They can lift the prints, in theory, given that nothing happened to remove the prints from the item. Whether they do or not is another matter.
You could conceivably be charged under the theory of constructive possession. This allows multiple people to be charged with the possession of the same item. Its most common application is when there are several people in a car, and there are drugs in the car but no on any one person's body. Multiple people can be charged with possession.
This is a very simple explanation of a somewhat complicated area of law, but the example is good enough given the limitations of the information I have.
Please understand that answering this doesn’t create an attorney/client relationship between us, and as hard as I try to answer your question well, it isn’t legal advice. No matter how much information you put into a question, the answers you are going to get are still going to be vague. It is in your interest to contact a lawyer, most of whom will do a free consultation. Even 15 minutes with a lawyer is going to produce a more specific answer to your problem.
The government can charge a person with possession of paraphernalia based on either actual possession (if someone physically possesses the item) or constructive possession (if someone is "exercising dominion and control" over the item even though it's not found in their physical possession. The law on constructive possession is rather fact specific, so you'll need to talk to a lawyer who can get all the details from you in order to give you a better idea of the situation. For example, I'd want to know what the paraphernalia looks like, if it was possible for you to have touched it without knowing what it was, where exactly it was found, who else had items in the storage facility, etc. Good luck!

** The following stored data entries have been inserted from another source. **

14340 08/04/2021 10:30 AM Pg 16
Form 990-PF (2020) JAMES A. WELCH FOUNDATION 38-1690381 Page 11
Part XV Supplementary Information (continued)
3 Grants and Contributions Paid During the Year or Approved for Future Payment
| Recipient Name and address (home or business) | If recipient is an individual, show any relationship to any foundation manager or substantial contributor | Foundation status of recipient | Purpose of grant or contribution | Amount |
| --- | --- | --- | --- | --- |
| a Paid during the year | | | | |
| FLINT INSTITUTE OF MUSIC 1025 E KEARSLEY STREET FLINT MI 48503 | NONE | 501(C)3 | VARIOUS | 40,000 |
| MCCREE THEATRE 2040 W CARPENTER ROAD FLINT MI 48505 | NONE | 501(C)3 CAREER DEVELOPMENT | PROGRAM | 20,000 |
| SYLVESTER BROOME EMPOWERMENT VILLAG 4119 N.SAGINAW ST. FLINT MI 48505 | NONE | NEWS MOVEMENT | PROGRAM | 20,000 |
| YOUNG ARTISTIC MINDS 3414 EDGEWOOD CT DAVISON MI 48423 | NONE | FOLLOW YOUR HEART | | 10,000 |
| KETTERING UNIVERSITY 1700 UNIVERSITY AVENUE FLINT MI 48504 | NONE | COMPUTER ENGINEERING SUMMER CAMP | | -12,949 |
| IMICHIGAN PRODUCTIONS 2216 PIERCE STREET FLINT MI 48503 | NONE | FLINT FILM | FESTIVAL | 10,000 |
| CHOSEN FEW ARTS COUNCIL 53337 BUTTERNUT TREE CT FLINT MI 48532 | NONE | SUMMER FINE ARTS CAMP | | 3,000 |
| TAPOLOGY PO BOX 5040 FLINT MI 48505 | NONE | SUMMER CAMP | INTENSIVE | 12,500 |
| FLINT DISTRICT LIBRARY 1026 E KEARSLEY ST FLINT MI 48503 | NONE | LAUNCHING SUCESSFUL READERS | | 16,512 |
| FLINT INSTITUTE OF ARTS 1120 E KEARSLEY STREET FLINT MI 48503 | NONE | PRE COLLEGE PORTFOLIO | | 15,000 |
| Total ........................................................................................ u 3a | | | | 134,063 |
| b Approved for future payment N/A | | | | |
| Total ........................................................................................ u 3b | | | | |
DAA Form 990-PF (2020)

I might be more concerned about whether a credible individual would claim they saw you in possession of drup paraphanelia.
As far as fingerprint identification, law enforcement officers do not always lift fingerprints until a suspect has been identified.
If a fingerprint has been lifted, the Automated Fingerprint Identification System (AFIS) is often used to identify possible matches. If you are not in the AFIS system, then AFIS cannot identify you as a possible match.
If there is an AFIS match, or your fingerprint has been obtained in some other manner, then a fingerprint examiner looks for the requisite number of points of comparison to determine a match. The quality of the fingerprint and whether a partial print or a complete fingerprint has been obtained have a bearing on the number of points of comparison an examiner can detect.
I submit that fingerprint identification, unlike DNA identification, has not been subject to the scientific method and should not be admitted into evidence. In support of that argument, for example, I would point out that different jurisdictions and even different countries have different numbers of points of comparison to determine a match--while a scientifically reliable test would have a universal objective standard as opposed to a subjective standard. Fingerprint results, furthermore, do not have error rates or have been subject to peer review and mistakes have been made in cases involving fingerprint identification.